In denying our FOIA request in the Romney matter, the FOIA Service Center determined that “the agency is precluded from providing this information as it deals with predecisional documents that are covered under the deliberative process privilege under FOIA Exemption 5," citing 5 U.S.C. § 552(b)(5) for its position.

For the reasons detailed in our two letters to the Commission, the FOIA Service Center’s determination was erroneous with respect to the Romney matter and, to the extent this is the rationale being relied upon by the Commission to withhold documents in the other closed enforcement actions, it is similarly erroneous.

Our letters cite Supreme Court and D.C. Circuit Court precedent making clear that FOIA Exemption 5 is not mandatory. It does not preclude the Commission from providing General Counsel’s Reports and FLAs to the public but, instead, provides federal agencies with the option of asserting a privilege and withholding “inter-agency or intra-agency memorandums or letters which would not be available by law to a party other than an agency in litigation with the agency.” 5 U.S.C. § 552(b)(5). Even if this exemption is available under FOIA, the Commission is free as a matter of law and policy to publicly disclose General Counsel’s Reports and Factual and Legal Analyses.

Indeed, as our letters further explain, the Commission has adopted regulations and a policy statement that require the Commission to disclose General Counsel’s Reports and Factual and Legal Analyses. This is therefore not a discretionary matter—the Commission and its staff must follow the Commission’s own regulations and policy until they are changed. The Commission’s regulations state that:

[T]he Commission shall make the following materials available for public inspection and copying: . . . Opinions of Commissioners rendered in enforcement cases, General Counsel’s Reports and non-exempt 2 U.S.C. 437g investigatory materials shall be placed on the public record of the Agency no later than 30 days from the date on which all respondents are notified that the Commission has voted to close such an enforcement file[.]

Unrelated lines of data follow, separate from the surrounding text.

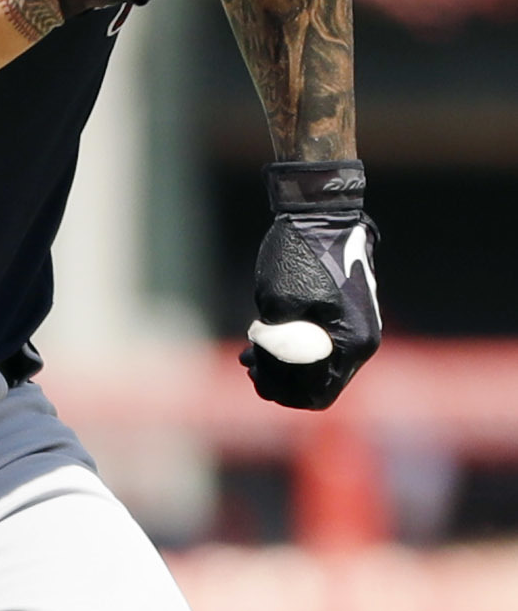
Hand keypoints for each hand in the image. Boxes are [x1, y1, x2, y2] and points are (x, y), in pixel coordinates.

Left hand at [240, 160, 380, 409]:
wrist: (321, 217)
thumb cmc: (300, 256)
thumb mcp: (279, 303)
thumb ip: (278, 344)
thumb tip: (271, 373)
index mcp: (352, 344)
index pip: (319, 393)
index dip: (283, 392)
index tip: (255, 376)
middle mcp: (361, 343)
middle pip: (319, 384)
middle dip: (281, 379)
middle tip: (248, 363)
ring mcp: (356, 331)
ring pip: (317, 368)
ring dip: (282, 365)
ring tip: (249, 353)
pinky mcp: (345, 319)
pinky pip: (320, 348)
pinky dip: (292, 349)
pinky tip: (262, 339)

11 C.F.R. § 4.4(a) (emphasis added). Further, the Commission’s “Statement of Policy Regarding Disclosure of Closed Enforcement and Related Files” clearly states:

With respect to enforcement matters, the Commission will place the following categories of documents on the public record:

. . . .

3. General Counsel’s Reports that recommend dismissal, reason to believe, no reason to believe, no action at this time, probable cause to believe, no probable cause to believe, no further action, or acceptance of a conciliation agreement;

4. Notification of reason to believe findings (including Factual and Legal Analysis);

. . . .

The Commission is placing the foregoing categories of documents on the public record in all matters it closes on or after January 1, 2004.

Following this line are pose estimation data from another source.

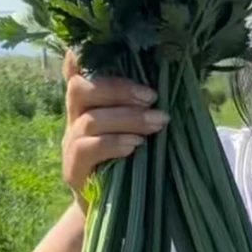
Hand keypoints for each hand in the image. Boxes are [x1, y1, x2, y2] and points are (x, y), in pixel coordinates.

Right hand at [61, 49, 169, 206]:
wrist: (111, 208)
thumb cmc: (130, 161)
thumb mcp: (138, 129)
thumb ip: (146, 107)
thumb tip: (181, 84)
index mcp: (90, 101)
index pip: (76, 70)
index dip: (82, 54)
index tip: (109, 43)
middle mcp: (75, 116)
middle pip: (81, 89)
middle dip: (119, 88)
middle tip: (152, 96)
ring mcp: (70, 142)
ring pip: (90, 119)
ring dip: (127, 118)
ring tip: (157, 122)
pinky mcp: (72, 168)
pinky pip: (87, 148)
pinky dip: (114, 143)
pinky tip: (135, 146)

68 Fed. Reg. at 70427 (emphasis added).

If the Commission would like to withhold General Counsel’s Reports and Factual and Legal Analyses under FOIA Exemption 5, it must open a rulemaking with notice and comment to change the existing regulations, and follow its procedures for amending or withdrawing the policy statement which currently governs this issue. Until then, the Commission’s existing rules and policies require such documents to be disclosed.